The two Greek/Danish royals shared a common ancestry through King George I who was assassinated. Peter and Kenyatta became very close friends when they met as postgraduate anthropology students at the London School of Economics.
According to George Delf, the author of the 1961 book ‘Jomo Kenyatta, Towards truth about The Light of Kenya’, the two met in 1936.
They were both totally emersed into the research about cultures and human social relations. Kenyatta’s fee was paid by the European-led International African Institute, a factor which he resented but he had no choice.
So, when Prince Philip’s older cousin noticed the financial difficulties of Kenyatta at the time, he bailed him out and even invited him to stay at their royal palace in Denmark. Kenyatta stayed with Peter’s mother, Marie Bonaparte who was a follower of Sigmund Freud. In May 1936, he travelled to Denmark where Peter hosted him before the aristocratic family arranged for Kenyatta to live at the International School so it is said, he could visit the local cooperative farms there with the relatives of Prince Philip for many months before returning to England. The colonial security intelligence services in London would have followed his every move.

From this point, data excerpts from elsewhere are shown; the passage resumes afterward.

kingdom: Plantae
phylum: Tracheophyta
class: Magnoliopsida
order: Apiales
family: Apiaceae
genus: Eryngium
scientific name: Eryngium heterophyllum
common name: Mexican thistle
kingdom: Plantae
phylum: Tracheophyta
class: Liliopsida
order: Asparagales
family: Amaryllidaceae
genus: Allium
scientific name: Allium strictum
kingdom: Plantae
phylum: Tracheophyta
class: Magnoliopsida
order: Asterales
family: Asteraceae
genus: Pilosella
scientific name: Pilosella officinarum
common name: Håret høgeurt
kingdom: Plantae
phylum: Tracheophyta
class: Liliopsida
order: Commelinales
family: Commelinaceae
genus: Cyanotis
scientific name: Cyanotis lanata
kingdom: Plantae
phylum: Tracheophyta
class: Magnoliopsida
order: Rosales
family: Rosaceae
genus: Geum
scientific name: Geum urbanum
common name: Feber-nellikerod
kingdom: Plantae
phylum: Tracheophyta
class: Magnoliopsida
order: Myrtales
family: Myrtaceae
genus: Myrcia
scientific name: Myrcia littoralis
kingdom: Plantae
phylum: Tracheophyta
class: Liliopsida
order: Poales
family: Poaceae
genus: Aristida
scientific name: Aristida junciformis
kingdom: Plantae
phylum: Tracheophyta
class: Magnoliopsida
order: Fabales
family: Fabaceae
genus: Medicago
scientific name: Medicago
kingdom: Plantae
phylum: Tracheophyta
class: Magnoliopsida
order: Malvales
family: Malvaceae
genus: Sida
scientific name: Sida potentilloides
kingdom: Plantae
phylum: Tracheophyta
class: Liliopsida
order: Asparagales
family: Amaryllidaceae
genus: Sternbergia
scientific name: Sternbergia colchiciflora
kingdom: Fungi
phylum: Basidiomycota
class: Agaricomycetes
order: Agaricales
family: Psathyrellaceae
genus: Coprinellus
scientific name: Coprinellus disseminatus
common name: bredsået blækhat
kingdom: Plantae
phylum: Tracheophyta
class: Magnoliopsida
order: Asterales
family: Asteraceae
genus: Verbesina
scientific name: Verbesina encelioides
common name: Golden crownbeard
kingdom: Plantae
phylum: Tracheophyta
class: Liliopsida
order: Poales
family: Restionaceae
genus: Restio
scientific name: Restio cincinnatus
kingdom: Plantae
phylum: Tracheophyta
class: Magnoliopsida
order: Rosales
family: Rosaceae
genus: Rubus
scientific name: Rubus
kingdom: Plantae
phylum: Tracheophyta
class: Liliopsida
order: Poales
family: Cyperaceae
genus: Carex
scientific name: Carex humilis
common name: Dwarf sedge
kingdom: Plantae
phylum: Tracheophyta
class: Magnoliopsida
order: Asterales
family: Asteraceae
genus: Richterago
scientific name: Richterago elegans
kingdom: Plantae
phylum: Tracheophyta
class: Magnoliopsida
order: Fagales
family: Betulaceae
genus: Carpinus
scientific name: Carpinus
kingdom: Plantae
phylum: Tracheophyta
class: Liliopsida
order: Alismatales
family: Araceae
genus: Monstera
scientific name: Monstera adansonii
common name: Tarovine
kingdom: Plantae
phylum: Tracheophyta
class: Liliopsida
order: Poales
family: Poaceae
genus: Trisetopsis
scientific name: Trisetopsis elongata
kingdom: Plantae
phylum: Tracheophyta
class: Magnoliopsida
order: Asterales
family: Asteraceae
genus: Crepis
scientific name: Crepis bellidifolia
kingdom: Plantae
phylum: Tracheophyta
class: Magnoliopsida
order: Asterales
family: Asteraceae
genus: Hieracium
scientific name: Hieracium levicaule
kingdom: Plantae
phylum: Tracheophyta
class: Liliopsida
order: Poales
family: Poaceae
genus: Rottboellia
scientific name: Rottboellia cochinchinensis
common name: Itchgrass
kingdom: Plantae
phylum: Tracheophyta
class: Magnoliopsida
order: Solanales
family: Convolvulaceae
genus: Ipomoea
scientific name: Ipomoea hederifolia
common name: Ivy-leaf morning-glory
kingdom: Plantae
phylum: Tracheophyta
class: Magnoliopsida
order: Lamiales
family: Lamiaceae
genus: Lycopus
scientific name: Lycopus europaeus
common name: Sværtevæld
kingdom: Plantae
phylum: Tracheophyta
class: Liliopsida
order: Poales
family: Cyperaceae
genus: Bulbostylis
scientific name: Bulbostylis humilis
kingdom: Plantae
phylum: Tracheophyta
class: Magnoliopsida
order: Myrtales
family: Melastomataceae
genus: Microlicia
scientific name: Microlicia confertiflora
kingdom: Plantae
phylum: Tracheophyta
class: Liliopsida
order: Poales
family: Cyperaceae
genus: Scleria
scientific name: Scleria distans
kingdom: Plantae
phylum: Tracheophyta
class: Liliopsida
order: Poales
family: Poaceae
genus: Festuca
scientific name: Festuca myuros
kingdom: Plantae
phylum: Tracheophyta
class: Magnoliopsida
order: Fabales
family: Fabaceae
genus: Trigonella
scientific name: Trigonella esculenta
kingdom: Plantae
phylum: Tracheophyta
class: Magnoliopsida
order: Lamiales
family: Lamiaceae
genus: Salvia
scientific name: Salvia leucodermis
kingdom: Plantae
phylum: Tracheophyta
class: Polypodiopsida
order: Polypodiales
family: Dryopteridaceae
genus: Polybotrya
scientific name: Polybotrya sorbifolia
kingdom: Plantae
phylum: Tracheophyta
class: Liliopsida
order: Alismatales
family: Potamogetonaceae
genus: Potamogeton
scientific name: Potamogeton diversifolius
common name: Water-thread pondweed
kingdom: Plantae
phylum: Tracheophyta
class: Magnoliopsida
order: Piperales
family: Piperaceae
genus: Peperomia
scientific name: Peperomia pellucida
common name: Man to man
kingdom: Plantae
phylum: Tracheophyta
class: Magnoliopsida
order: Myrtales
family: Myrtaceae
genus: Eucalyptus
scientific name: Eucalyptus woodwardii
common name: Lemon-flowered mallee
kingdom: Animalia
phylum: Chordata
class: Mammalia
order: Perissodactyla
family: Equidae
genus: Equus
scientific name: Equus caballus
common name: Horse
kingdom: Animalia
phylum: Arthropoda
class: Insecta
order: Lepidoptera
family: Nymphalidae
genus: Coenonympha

When Kenyatta went back to Kenya after sixteen years living in England and travelling in different parts of Europe, he remained a person of interest because of his political work especially during the early Emergency period when the colonial government restricted movement by Africans. Kenyatta and other nationalists were arrested on October 21, 1952 on charges of having direct control and guiding the guerrilla forces Mau Mau.
Prince Philip represented the Queen when Kenya was granted independence. As the Union Jack was lowered, there was an awkward moment when it got tangled. Prince Philip turned to Jomo Kenyatta and said “Are you entirely sure about this? It’s not too late to change your mind.”— Jon Armstrong (@JonArmstrongLaw) April 9, 2021
It is important to note that Prince Philip and the Queen visited Kenya the same year, February 1952 when the death of her father interrupted their holiday. Philip had direct power as a very important figure in the royal family to influence what was happening to Jomo Kenyatta, good or bad. When Kenyatta was finally jailed, Prince Peter tried using third parties and finally speaking to Philip himself to impress on the British government and the colonial office to have Kenyatta and the other prisoners freed.
His request fell on deaf ears and that is how Philip can be remembered in terms of the route to the long independence struggle in Kenya.
He was indifferent about voicing for his cousin’s friend Kenyatta. It is strange rather, that for a man who suffered much of the challenges of migration as a royal refugee fleeing Greece, the colonial oppression in Kenya by his immediate family was not a thing to worry him.